How Long Can You Live With HIV?

If you are being treated for HIV with antiretroviral therapy, you can expect to live nearly as long as someone without HIV. People who take HIV medicine can reach a viral load that’s undetectable. A low viral load is defined as having less than 200 copies of HIV per milliliter of blood.

Having a low viral load is the best thing you can do to stay healthy and prevent transmitting the virus to others. If you have been diagnosed with HIV, but are not on treatment, it is recommended you seek medical care. Access to quality healthcare is key to living a long, healthy life with HIV.

Starting and remaining on antiretroviral medications has been shown to decrease mortality and improve quality of life. In the early years of the epidemic, the outlook was bleak, but HIV positive patients now have a much better future to look forward to.

Treatments have improved—there are fewer side effects and the medications are easier to take. There is more support for people living with HIV, less stigma around the disease itself, and increased social networking.

In 2019, 67% of all people living with HIV were accessing treatment, however barriers to treatment still exist in areas where healthcare is not as established. Even so, across the world AIDS deaths have decreased with the introduction of combination antiretroviral therapy (ART). Countries in sub-Saharan Africa, which are at the center of the epidemic, have decreased their mortality rate to levels similar to patients receiving ART in North America

What are Antiretroviral Medications?

Antiretroviral medications, or ARTs, work by suppressing the HIV virus to stop the progression of HIV disease. They are recommended for all people with HIV. Treatment should start as soon as possible. While ARTs do not cure HIV, they help patients live longer and healthier lives.

Opportunistic Infections

HIV alone doesn’t kill you, instead it weakens your immune system to the point where you are more at risk of other conditions. These other conditions are known as opportunistic infections and occur when the disease has progressed to AIDS. These infections can include things like pneumonia, tuberculosis, and certain cancers such as Kaposi sarcoma or Burkitt lymphoma.

People who have HIV are more prone to opportunistic infections when they don’t know they have HIV and are not on treatment, when they know they have HIV but are not receiving treatment, or when they are receiving treatment but it is not controlling their HIV. An HIV treatment plan coordinated with your doctor is critical to survival.

HIV patients who seek treatment early and adhere to their doctor’s plan of care can expect a near normal life expectancy. AIDS-related deaths have decreased globally by 60% since the peak in 2004. In 2019, around 690,000 people died from AIDS-related illnesses worldwide, compared to 1.7 million in 2004, and 1.1 million in 2010.

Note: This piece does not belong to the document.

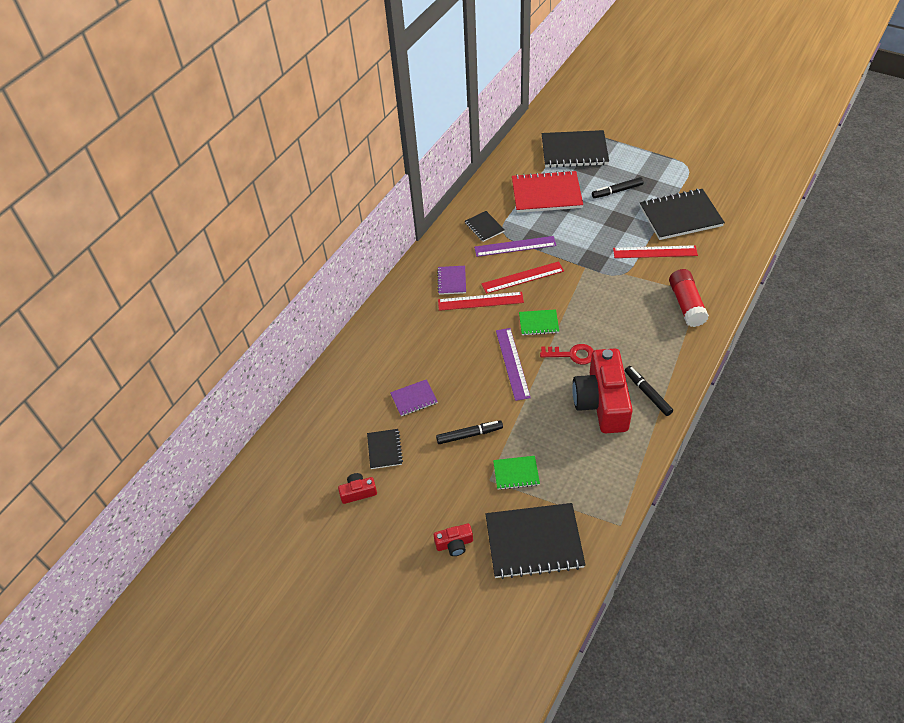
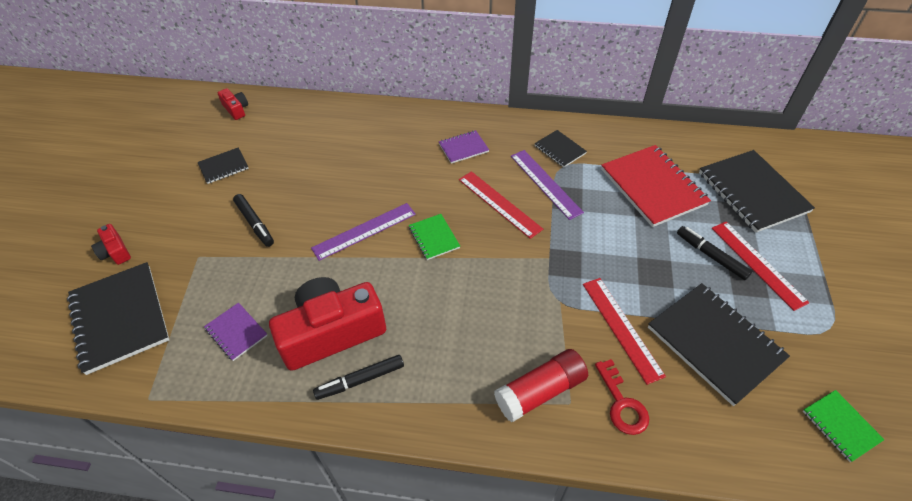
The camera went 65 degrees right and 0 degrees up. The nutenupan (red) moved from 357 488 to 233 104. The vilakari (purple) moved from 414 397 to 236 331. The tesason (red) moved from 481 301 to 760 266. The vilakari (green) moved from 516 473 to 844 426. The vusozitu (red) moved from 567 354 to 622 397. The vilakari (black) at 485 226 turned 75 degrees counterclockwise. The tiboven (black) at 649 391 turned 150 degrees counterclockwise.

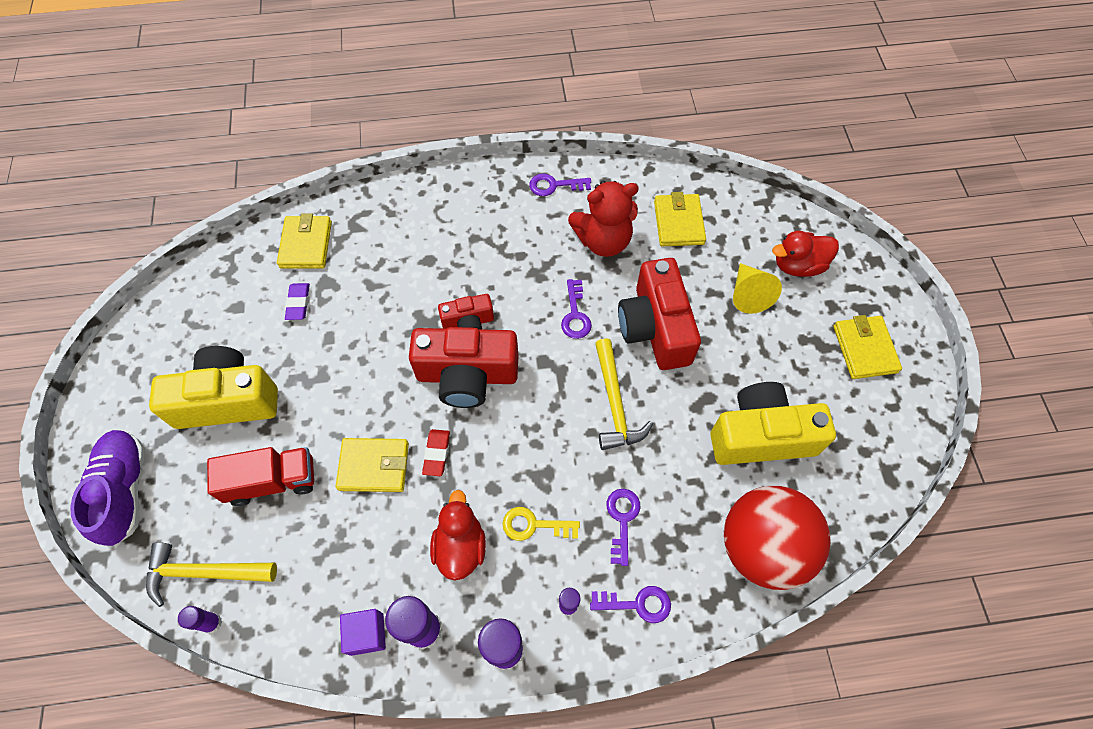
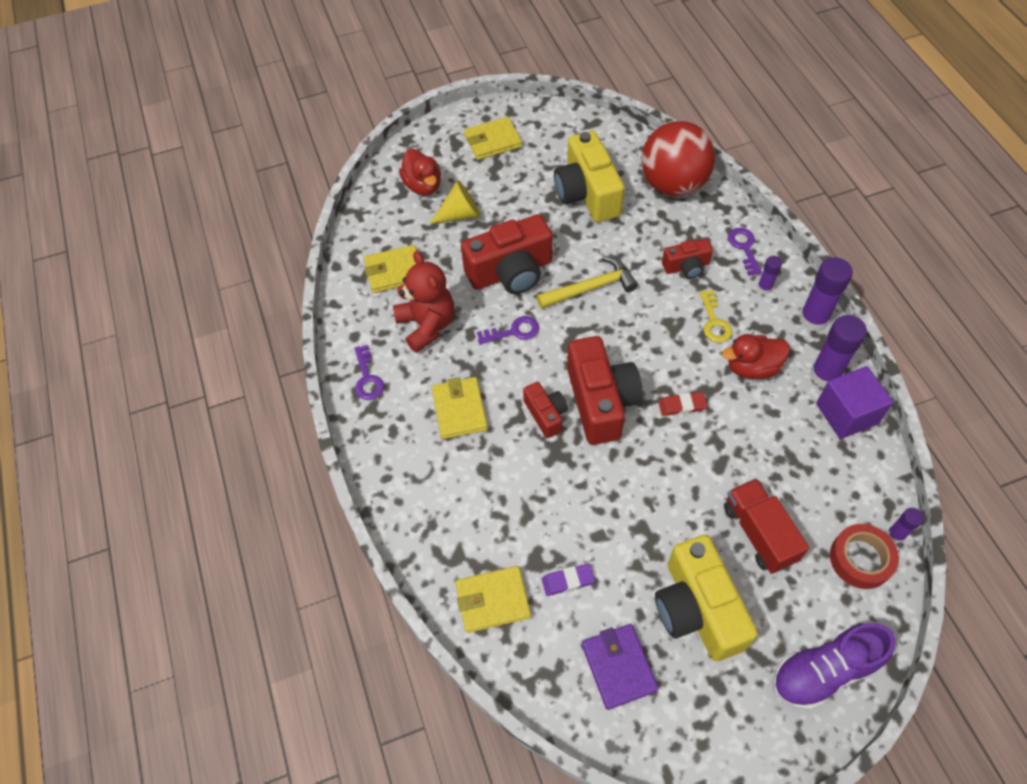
The camera went 100 degrees left and 5 degrees down. The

However, life expectancy for patients who are not receiving treatment drops significantly. Delaying or refusing treatment will allow HIV to continue to damage your immune system and put you at risk for an opportunistic infection that could be deadly.

Stages of HIV

The HIV timeline has three stages of progression. When people with HIV do not receive treatment, they will typically progress through all of these phases. Luckily, with treatment, progression to stage three is far less likely than it was at the beginning of the HIV/AIDS epidemic.

Stage 1: Acute HIV Infection

In the acute stage of HIV infection, you may have flu-like symptoms or experience no symptoms at all. During this stage, there is a large amount of HIV in the blood and you are very contagious. In this acute infection stage, only antigen/antibody test or nucleic acid tests can diagnose the infection.

Stage 2: Chronic HIV Infection

During the chronic HIV stage, HIV is active, but you may have no symptoms. You can still pass the virus on to others. If you take HIV medication you may remain in this stage indefinitely and never progress to the next phase. However, if you are not treated, this stage may last a decade or longer but could progress faster. 

Stage 3: Acquired Immunodeficiency Syndrome (AIDS)

Stage 3 (AIDS) is the most severe stage of HIV. In this stage your immune system is quite damaged and you are more prone to severe illnesses and recurring opportunistic infections. Without treatment, the typical survival rate is three years.